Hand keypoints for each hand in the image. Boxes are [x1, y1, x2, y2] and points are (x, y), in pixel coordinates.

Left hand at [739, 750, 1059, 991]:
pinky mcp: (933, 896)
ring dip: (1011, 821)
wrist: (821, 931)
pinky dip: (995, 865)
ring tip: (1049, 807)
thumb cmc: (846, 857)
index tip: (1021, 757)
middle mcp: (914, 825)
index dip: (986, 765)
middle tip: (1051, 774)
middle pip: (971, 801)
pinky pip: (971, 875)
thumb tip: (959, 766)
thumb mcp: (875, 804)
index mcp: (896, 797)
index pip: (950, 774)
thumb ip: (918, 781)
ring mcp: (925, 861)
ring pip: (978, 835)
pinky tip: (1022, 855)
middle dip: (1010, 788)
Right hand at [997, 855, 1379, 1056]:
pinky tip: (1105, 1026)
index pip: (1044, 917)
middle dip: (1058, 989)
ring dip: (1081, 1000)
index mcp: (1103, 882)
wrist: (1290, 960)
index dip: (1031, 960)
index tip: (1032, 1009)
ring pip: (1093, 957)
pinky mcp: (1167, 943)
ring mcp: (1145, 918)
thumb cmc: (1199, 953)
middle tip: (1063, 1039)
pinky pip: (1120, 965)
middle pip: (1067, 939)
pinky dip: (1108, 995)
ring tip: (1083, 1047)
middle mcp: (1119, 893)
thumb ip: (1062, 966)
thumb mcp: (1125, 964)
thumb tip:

____________

Task statement →
Your task is to reproduce all the material exactly as it stands.

Answer for this exercise →
Hand keypoints for each hand in the image. Boxes are [x1, y1, x2, y2] and points are (x, y), in pixel coordinates.

Left hand at [739, 750, 1059, 991]:
pinky mcp: (933, 896)
ring dip: (1011, 821)
wrist: (821, 931)
pinky dip: (995, 865)
ring tip: (1049, 807)
thumb cmc: (846, 857)
index tip: (1021, 757)
middle mcp: (914, 825)
index dip: (986, 765)
middle tip: (1051, 774)
middle pip: (971, 801)
pinky pip: (971, 875)
thumb tip: (959, 766)
thumb mcp: (875, 804)
index mcp: (896, 797)
index pip: (950, 774)
thumb ip: (918, 781)
ring mcp: (925, 861)
ring pip: (978, 835)
pinky tip: (1022, 855)
middle dip: (1010, 788)
Right hand at [997, 855, 1379, 1056]:
pinky tip: (1105, 1026)
index pip: (1044, 917)
middle dip: (1058, 989)
ring dip: (1081, 1000)
index mcp: (1103, 882)
wrist: (1290, 960)
index dip: (1031, 960)
index tip: (1032, 1009)
ring pip: (1093, 957)
pinky mcp: (1167, 943)
ring mcp: (1145, 918)
thumb cmc: (1199, 953)
middle tip: (1063, 1039)
pinky pip: (1120, 965)
middle pip: (1067, 939)
pinky dip: (1108, 995)
ring tip: (1083, 1047)
middle mcp: (1119, 893)
thumb ip: (1062, 966)
thumb mcp: (1125, 964)
thumb tip:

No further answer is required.